FAP stands for Familial Adenomatous Polyposis and is a rare disease that runs in families, and accounts for 1 out of every 100 bowel cancers. FAP causes multiple small non-cancerous cells (polyps) to grow in the large bowel. While they may seem harmless, many of these can develop into cancer over a period of time. It is recommended in some cases, that those with FAP have their colon removed by age 25, as they have so many polyps it massively increases their chances of getting bowel cancer later on. Although it is largely a hereditary gene, it is possible to have FAP even though there are no cases of it in your family. The gene mutation comes about by accident in about 1 in 4 cases (25%) and not because you’ve inherited it.
HNPCC (lynch Syndrome)
HNPCC (hereditary non polyposis colorectal cancer) is another rare gene mutation that runs in some families, it is also known as Lynch syndrome. If you possess the faulty gene of HNPCC, your risk of later developing many different cancers, including bowel cancer, is increased. The healthy form of this gene helps DNA to repair itself. Because it is rare, HNPCC is probably only responsible for between 1 and 4 out of every 100 bowel cancers diagnosed. HNPCC is particularly linked to bowel cancer that develops at a young age. It probably causes about 4 out of 10 bowel cancer cases (40%) in people under 30.

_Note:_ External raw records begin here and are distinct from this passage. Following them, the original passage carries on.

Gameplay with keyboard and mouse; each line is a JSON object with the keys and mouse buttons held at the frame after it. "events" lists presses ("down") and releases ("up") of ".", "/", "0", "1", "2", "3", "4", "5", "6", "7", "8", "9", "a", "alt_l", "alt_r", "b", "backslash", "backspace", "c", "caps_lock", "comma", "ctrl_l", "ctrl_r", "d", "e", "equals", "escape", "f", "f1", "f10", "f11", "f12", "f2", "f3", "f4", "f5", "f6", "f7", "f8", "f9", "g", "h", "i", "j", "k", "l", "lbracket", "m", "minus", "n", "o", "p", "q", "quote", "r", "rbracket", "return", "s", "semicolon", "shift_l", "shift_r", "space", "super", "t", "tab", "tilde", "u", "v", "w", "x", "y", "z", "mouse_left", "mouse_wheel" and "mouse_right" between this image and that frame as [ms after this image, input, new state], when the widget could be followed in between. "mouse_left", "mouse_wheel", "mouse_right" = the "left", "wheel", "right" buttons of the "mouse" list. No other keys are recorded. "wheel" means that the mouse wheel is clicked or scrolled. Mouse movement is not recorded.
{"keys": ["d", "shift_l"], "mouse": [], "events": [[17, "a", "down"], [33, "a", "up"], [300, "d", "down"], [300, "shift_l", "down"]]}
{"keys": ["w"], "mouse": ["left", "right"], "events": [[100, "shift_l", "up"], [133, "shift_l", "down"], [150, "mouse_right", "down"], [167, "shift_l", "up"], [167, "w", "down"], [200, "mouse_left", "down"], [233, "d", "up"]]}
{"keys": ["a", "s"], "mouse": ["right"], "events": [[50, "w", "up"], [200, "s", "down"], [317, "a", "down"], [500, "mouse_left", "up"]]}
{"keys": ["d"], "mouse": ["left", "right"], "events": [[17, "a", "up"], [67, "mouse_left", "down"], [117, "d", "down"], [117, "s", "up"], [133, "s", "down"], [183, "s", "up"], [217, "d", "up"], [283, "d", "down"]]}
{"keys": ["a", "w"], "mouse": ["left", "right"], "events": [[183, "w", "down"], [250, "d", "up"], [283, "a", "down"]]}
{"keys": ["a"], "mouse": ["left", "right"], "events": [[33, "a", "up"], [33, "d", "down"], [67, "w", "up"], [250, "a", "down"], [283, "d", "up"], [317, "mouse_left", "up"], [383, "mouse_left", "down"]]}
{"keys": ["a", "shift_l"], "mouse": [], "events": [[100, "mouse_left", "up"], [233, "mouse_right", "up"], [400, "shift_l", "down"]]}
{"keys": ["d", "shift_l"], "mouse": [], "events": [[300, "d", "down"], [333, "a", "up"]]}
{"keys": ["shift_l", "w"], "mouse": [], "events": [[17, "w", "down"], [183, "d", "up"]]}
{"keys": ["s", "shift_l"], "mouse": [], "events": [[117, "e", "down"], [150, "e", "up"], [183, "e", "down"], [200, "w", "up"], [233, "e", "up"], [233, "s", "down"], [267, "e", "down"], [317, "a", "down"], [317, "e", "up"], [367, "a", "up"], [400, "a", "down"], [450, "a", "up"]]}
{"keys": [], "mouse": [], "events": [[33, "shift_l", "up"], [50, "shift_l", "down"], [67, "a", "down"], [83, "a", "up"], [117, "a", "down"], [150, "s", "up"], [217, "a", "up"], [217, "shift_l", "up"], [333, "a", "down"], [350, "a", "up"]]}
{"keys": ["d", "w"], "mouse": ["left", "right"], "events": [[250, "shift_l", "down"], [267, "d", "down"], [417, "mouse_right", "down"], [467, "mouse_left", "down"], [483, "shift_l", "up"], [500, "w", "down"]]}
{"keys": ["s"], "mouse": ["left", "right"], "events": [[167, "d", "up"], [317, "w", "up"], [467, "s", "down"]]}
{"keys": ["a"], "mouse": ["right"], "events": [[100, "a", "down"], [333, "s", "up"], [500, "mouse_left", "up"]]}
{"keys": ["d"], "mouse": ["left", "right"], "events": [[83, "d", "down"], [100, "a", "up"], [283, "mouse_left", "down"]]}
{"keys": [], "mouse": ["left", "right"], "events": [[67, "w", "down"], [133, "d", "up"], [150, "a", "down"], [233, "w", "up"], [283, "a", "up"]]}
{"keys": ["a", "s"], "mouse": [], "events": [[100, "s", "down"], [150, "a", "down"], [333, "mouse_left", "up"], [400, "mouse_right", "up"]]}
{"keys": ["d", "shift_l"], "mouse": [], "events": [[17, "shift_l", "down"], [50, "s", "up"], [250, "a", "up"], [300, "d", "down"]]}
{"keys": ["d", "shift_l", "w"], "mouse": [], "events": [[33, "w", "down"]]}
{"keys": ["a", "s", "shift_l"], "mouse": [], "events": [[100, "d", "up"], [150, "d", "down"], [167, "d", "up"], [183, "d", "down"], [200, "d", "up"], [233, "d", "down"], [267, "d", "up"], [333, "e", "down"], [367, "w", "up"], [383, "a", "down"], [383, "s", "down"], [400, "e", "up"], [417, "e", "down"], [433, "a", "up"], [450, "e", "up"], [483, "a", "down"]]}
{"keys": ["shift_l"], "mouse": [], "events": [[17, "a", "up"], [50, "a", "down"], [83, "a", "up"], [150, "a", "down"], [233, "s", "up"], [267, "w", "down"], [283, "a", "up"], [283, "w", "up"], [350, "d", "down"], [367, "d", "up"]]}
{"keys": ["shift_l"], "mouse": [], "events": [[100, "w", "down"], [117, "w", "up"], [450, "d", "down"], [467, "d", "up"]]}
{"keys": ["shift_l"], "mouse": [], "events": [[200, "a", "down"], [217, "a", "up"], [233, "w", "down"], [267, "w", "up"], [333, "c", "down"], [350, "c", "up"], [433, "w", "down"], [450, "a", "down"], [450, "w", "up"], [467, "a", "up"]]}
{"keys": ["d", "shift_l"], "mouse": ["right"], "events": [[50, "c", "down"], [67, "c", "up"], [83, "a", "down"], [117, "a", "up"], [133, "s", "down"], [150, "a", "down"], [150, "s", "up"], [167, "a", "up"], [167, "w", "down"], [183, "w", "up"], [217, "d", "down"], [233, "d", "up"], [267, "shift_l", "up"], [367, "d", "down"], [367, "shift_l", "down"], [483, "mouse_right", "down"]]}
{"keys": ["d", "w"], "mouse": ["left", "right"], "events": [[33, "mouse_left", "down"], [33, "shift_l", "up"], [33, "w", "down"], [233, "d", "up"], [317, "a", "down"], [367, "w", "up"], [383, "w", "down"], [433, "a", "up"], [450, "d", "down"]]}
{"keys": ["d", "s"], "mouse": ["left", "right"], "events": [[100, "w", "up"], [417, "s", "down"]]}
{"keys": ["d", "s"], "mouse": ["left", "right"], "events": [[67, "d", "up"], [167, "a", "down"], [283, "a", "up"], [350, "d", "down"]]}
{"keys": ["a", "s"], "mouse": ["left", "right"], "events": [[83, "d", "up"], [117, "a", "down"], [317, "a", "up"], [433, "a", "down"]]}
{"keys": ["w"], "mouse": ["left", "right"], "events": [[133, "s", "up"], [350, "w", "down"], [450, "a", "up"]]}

Hyperplastic polyposis is a rare syndrome characterized by the development of multiple colorectal serrated lesions, most often a mixture of hyperplastic polyps and flat serrated adenomas. Patients with hyperplastic polyposis syndrome (HPS) have a very high lifetime risk of developing colorectal cancer. However, it is not uncommon for the diagnosis to be missed during a colonoscopy, as the flat lesions are not recognized, or the endoscopist is simply unaware of this syndrome.
Most hyperplastic polyps are found in the distal colon and rectum. Although thought to exhibit no malignant potential it has been shown that hyperplastic polyps on the right side of the colon do exhibit a malignant potential, which means that they are no more likely than normal tissue to eventually become a cancer.